▶ _Task goal_
Please rewrite the text of every item below with "VIEWS" replaced by "READS" and nothing else changed. Leave the pictures out of your answer.

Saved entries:
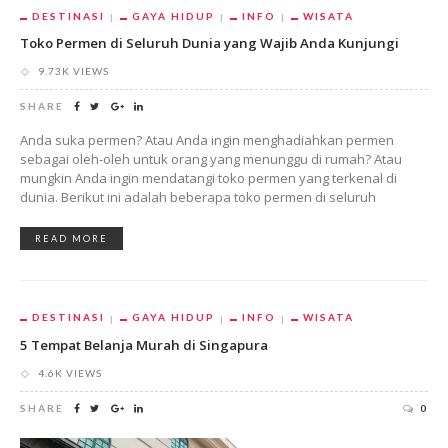
DESTINASI
GAYA HIDUP
INFO
WISATA
Toko Permen di Seluruh Dunia yang Wajib Anda Kunjungi
9.73K VIEWS
SHARE
Anda suka permen? Atau Anda ingin menghadiahkan permen
sebagai oleh-oleh untuk orang yang menunggu di rumah? Atau
mungkin Anda ingin mendatangi toko permen yang terkenal di
dunia. Berikut ini adalah beberapa toko permen di seluruh
READ MORE
DESTINASI
GAYA HIDUP
INFO
WISATA
5 Tempat Belanja Murah di Singapura
4.6K VIEWS
SHARE
0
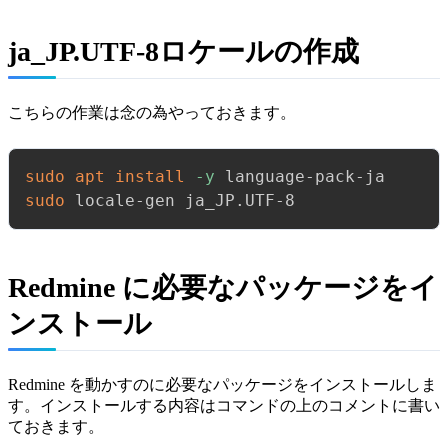
ja_JP.UTF-8ロケールの作成
こちらの作業は念の為やっておきます。
sudo
apt
install
-y
sudo
 locale-gen ja_JP.UTF-8
Redmine に必要なパッケージをイ
ンストール
Redmine を動かすのに必要なパッケージをインストールしま
す。インストールする内容はコマンドの上のコメントに書い
ておきます。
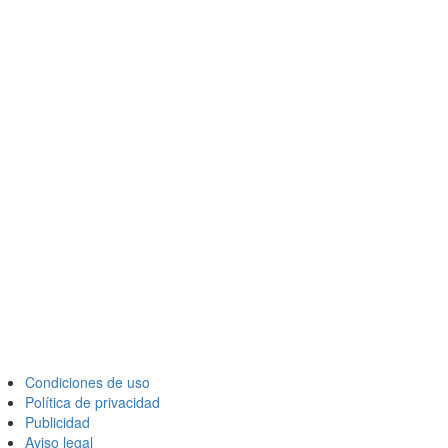
Condiciones de uso
Política de privacidad
Publicidad
Aviso legal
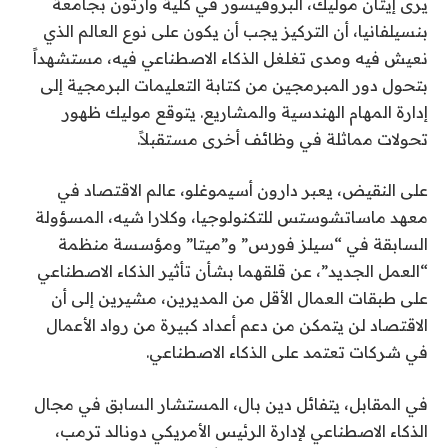
يرى إيثان موليك، البروفيسور في كلية وارتون بجامعة
بنسيلفانيا، أن التركيز يجب أن يكون على نوع العالم الذي
نعيش فيه ومدى تغلغل الذكاء الاصطناعي فيه، مستشهداً
بتحول دور المبرمجين من كتابة التعليمات البرمجية إلى
إدارة المهام الهندسية والمشاريع. يتوقع موليك ظهور
تحولات مماثلة في وظائف أخرى مستقبلاً.
على النقيض، يعبر دارون أسيموغلو، عالم الاقتصاد في
معهد ماساتشوستس للتكنولوجيا، وكلارا شيه، المسؤولة
السابقة في “سيلز فورس” و”ميتا” ومؤسسة منظمة
“العمل الجديد”، عن قلقهما بشأن تأثير الذكاء الاصطناعي
على طبقات العمال الأقل من المديرين، مشيرين إلى أن
الاقتصاد لن يتمكن من دعم أعداد كبيرة من رواد الأعمال
في شركات تعتمد على الذكاء الاصطناعي.
في المقابل، يتفائل دين بال، المستشار السابق في مجال
الذكاء الاصطناعي لإدارة الرئيس الأمريكي دونالد ترمب،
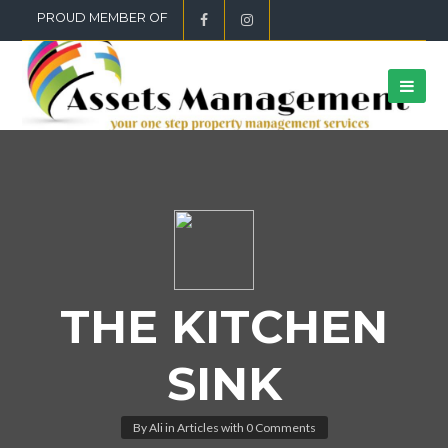
PROUD MEMBER OF
THE KITCHEN
SINK
By
Ali
in
Articles
with
0 Comments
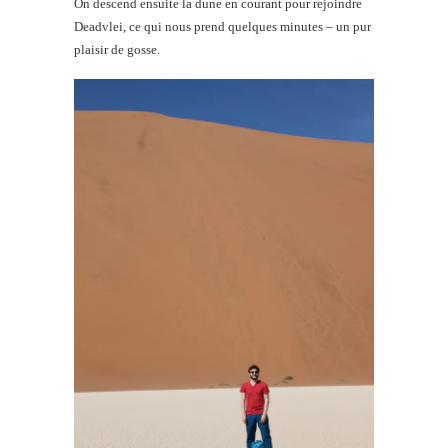
On descend ensuite la dune en courant pour rejoindre
Deadvlei, ce qui nous prend quelques minutes – un pur
plaisir de gosse.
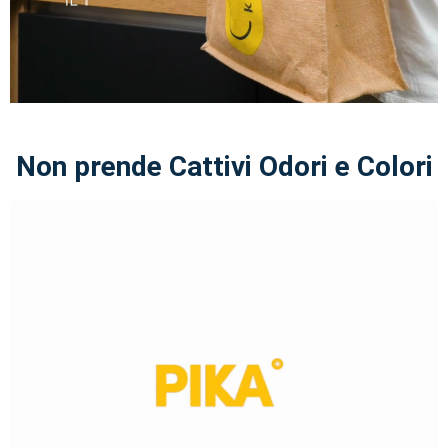
Non prende Cattivi Odori e Colori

▶ _Result_
DESTINASI
GAYA HIDUP
INFO
WISATA
Toko Permen di Seluruh Dunia yang Wajib Anda Kunjungi
9.73K READS
SHARE
Anda suka permen? Atau Anda ingin menghadiahkan permen
sebagai oleh-oleh untuk orang yang menunggu di rumah? Atau
mungkin Anda ingin mendatangi toko permen yang terkenal di
dunia. Berikut ini adalah beberapa toko permen di seluruh
READ MORE
DESTINASI
GAYA HIDUP
INFO
WISATA
5 Tempat Belanja Murah di Singapura
4.6K READS
SHARE
0
ja_JP.UTF-8ロケールの作成
こちらの作業は念の為やっておきます。
sudo
apt
install
-y
sudo
 locale-gen ja_JP.UTF-8
Redmine に必要なパッケージをイ
ンストール
Redmine を動かすのに必要なパッケージをインストールしま
す。インストールする内容はコマンドの上のコメントに書い
ておきます。
Condiciones de uso
Política de privacidad
Publicidad
Aviso legal
يرى إيثان موليك، البروفيسور في كلية وارتون بجامعة
بنسيلفانيا، أن التركيز يجب أن يكون على نوع العالم الذي
نعيش فيه ومدى تغلغل الذكاء الاصطناعي فيه، مستشهداً
بتحول دور المبرمجين من كتابة التعليمات البرمجية إلى
إدارة المهام الهندسية والمشاريع. يتوقع موليك ظهور
تحولات مماثلة في وظائف أخرى مستقبلاً.
على النقيض، يعبر دارون أسيموغلو، عالم الاقتصاد في
معهد ماساتشوستس للتكنولوجيا، وكلارا شيه، المسؤولة
السابقة في “سيلز فورس” و”ميتا” ومؤسسة منظمة
“العمل الجديد”، عن قلقهما بشأن تأثير الذكاء الاصطناعي
على طبقات العمال الأقل من المديرين، مشيرين إلى أن
الاقتصاد لن يتمكن من دعم أعداد كبيرة من رواد الأعمال
في شركات تعتمد على الذكاء الاصطناعي.
في المقابل، يتفائل دين بال، المستشار السابق في مجال
الذكاء الاصطناعي لإدارة الرئيس الأمريكي دونالد ترمب،
PROUD MEMBER OF
THE KITCHEN
SINK
By
Ali
in
Articles
with
0 Comments
On descend ensuite la dune en courant pour rejoindre
Deadvlei, ce qui nous prend quelques minutes – un pur
plaisir de gosse.
Non prende Cattivi Odori e Colori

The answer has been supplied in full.